Safety is an Attitude
Posted on 01 August 2015 by Charlie Marais
When I coined the phrase "safety is an attitude" a few years ago, it was actually a cry of desperation. The desperation came from accident after accident where a lack of knowledge or skills and experience had little to do with its cause.
For the past 20 years I have been preaching the basics of safety as being sufficient knowledge, skills proving capability and a disciplined attitude. This has been ignored by many and quite a few never had a chance to confess that the biggest killer of all was their attitude.
How I wish I could say; I told you so". But when you are no longer, I am deprived of that privilege. Better yet, I would prefer never to have had to use that so familiar phrase. But let us put this in perspective.
The aircrafts attitude is defined as the aircrafts longitudinal (pitch) or lateral (bank) axis in reference to the horizon. Only when you have a horizon, artificial or real, can you determine if your attitude is correct for the intended flight profile. Take the reference away and you are lost to luck and chance. If you make it without the horizon as a reference you are nothing but lucky and skills have no honour to claim.
So it is with the attitude of man. We live our lives according to rules and regulations of true and good practise. These guidelines are there to show us the way of least exposure, with the best possible chance of success. I find it strange that we religiously follow rules in certain spheres of our lives, but when it comes to aviation, as well as motoring, we think to get away one has proven either that you are superior or that the rest of us are stupid, scared, incompetent fools.

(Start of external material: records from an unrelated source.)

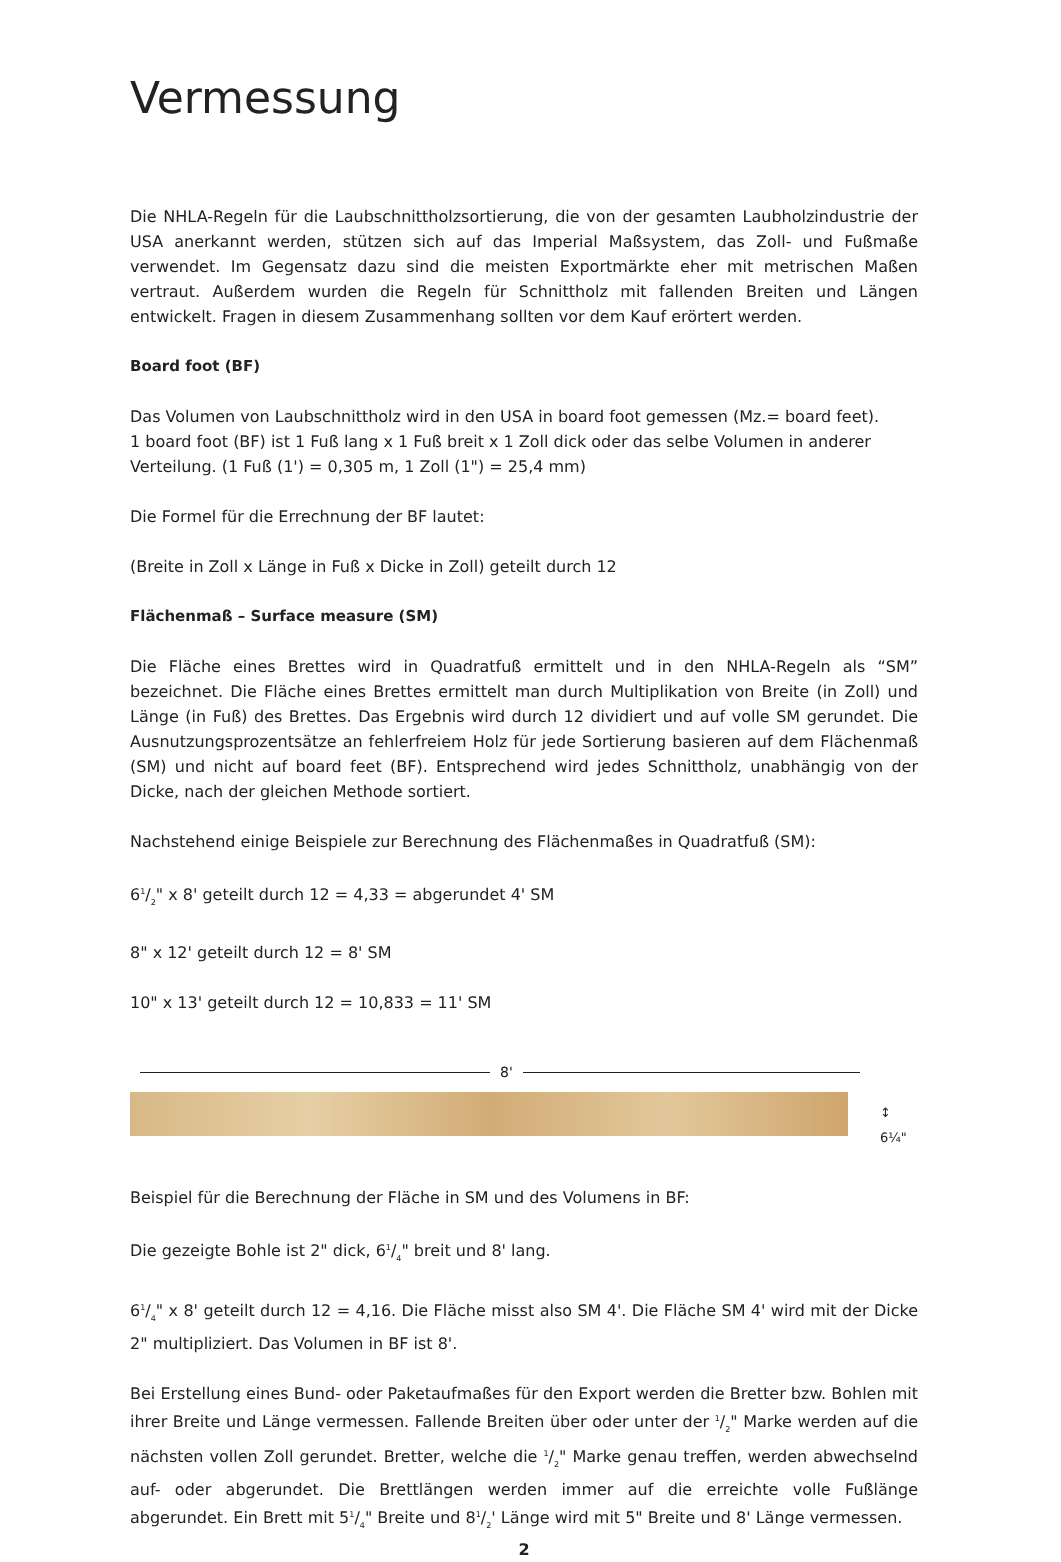Vermessung
Die NHLA-Regeln für die Laubschnittholzsortierung, die von der gesamten Laubholzindustrie der USA anerkannt werden, stützen sich auf das Imperial Maßsystem, das Zoll- und Fußmaße verwendet. Im Gegensatz dazu sind die meisten Exportmärkte eher mit metrischen Maßen vertraut. Außerdem wurden die Regeln für Schnittholz mit fallenden Breiten und Längen entwickelt. Fragen in diesem Zusammenhang sollten vor dem Kauf erörtert werden.
Board foot (BF)
Das Volumen von Laubschnittholz wird in den USA in board foot gemessen (Mz.= board feet).
1 board foot (BF) ist 1 Fuß lang x 1 Fuß breit x 1 Zoll dick oder das selbe Volumen in anderer Verteilung. (1 Fuß (1') = 0,305 m, 1 Zoll (1") = 25,4 mm)
Die Formel für die Errechnung der BF lautet:
(Breite in Zoll x Länge in Fuß x Dicke in Zoll) geteilt durch 12
Flächenmaß – Surface measure (SM)
Die Fläche eines Brettes wird in Quadratfuß ermittelt und in den NHLA-Regeln als “SM” bezeichnet. Die Fläche eines Brettes ermittelt man durch Multiplikation von Breite (in Zoll) und Länge (in Fuß) des Brettes. Das Ergebnis wird durch 12 dividiert und auf volle SM gerundet. Die Ausnutzungsprozentsätze an fehlerfreiem Holz für jede Sortierung basieren auf dem Flächenmaß (SM) und nicht auf board feet (BF). Entsprechend wird jedes Schnittholz, unabhängig von der Dicke, nach der gleichen Methode sortiert.
Nachstehend einige Beispiele zur Berechnung des Flächenmaßes in Quadratfuß (SM):
61/2" x 8' geteilt durch 12 = 4,33 = abgerundet 4' SM
8" x 12' geteilt durch 12 = 8' SM
10" x 13' geteilt durch 12 = 10,833 = 11' SM
8'
↕ 6¼"
Beispiel für die Berechnung der Fläche in SM und des Volumens in BF:
Die gezeigte Bohle ist 2" dick, 61/4" breit und 8' lang.
61/4" x 8' geteilt durch 12 = 4,16. Die Fläche misst also SM 4'. Die Fläche SM 4' wird mit der Dicke 2" multipliziert. Das Volumen in BF ist 8'.
Bei Erstellung eines Bund- oder Paketaufmaßes für den Export werden die Bretter bzw. Bohlen mit ihrer Breite und Länge vermessen. Fallende Breiten über oder unter der 1/2" Marke werden auf die nächsten vollen Zoll gerundet. Bretter, welche die 1/2" Marke genau treffen, werden abwechselnd auf- oder abgerundet. Die Brettlängen werden immer auf die erreichte volle Fußlänge abgerundet. Ein Brett mit 51/4" Breite und 81/2' Länge wird mit 5" Breite und 8' Länge vermessen.
2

The laws of science and of good behaviour are cast in stone. Yes, you cannot bargain with the formula of Lift or for that matter the proven reasoning for safe sex. To play the game according to the proven rules will not guarantee success, but will give all of us a better chance at success. Wrong behaviour has no guarantee either way. Oh yes, a goose bump, normally followed by sheer terror.
Yes, I repeat, the incorrect attitude has consequence. We talk about cause and effect. To change the recipe will not guarantee, or even suggest, the same chocolate flavoured cake. When we as aviators are taught the truth, we are trained to be disciplined, which means that we will always follow the rules and golden keys given to us by those who had to die to prove its worth.

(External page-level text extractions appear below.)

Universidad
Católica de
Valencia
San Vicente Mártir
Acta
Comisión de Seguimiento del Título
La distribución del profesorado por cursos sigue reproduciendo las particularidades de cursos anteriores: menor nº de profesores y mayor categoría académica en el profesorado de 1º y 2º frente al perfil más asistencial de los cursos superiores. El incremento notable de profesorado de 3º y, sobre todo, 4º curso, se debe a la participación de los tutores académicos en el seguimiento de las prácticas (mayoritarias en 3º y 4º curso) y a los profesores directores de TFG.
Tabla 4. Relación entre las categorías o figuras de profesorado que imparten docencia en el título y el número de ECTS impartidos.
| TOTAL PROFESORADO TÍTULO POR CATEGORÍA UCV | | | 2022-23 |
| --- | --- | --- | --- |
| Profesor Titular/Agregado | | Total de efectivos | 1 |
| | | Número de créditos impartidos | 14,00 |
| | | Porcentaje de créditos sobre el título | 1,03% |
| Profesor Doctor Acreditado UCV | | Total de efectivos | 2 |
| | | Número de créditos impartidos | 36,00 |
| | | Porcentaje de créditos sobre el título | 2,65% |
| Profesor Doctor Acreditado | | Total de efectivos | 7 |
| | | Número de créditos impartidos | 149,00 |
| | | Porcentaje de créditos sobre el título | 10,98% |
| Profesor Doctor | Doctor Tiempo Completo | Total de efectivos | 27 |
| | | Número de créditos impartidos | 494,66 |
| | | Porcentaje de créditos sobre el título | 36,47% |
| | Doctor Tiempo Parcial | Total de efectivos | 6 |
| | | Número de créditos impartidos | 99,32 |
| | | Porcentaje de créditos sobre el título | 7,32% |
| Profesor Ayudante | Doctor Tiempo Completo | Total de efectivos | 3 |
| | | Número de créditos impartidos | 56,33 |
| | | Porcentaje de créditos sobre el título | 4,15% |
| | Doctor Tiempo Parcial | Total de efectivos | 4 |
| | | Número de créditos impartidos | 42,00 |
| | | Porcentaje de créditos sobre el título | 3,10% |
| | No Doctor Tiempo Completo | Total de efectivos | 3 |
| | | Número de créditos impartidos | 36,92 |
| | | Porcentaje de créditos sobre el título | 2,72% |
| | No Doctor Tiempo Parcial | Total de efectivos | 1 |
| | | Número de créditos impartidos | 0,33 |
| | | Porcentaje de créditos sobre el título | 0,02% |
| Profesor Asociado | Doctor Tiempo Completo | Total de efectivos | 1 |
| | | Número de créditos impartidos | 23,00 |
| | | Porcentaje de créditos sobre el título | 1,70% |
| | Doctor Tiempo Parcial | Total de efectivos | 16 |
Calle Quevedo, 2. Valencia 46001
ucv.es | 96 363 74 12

To not follow the rules are plain and simple poor discipline and deserved of the outcome of chance. So yes, a sucky attitude tends to lead to a sucky result whereas a disciplined attitude tends towards a predetermined outcome of success and a chance to redo it.
Safety is indeed an attitude because throughout your training we have guide you well and kept you safe, even if that was when you were at your most tender and vulnerable. After we let you go, you all of a sudden had a change of heart. Now you are cool and believe you can. Read the writing on the walls of aviators who paid the price. Or bluntly put, they wrote the rules in their blood. They underlined the rules in blood. There are no more blood needed, so please keep it inside your body through sensible reasoning. Attitude is the key to life, but also to death.
A good attitude will render you a wonderful career in aviation, poor attitude will shorten the pleasure of flight. A guy once said to me we that are all standing in the line as no one will leave this life alive. But your poor attitude is like jumping the queue. In the end it is just your decision - safety is indeed an attitude.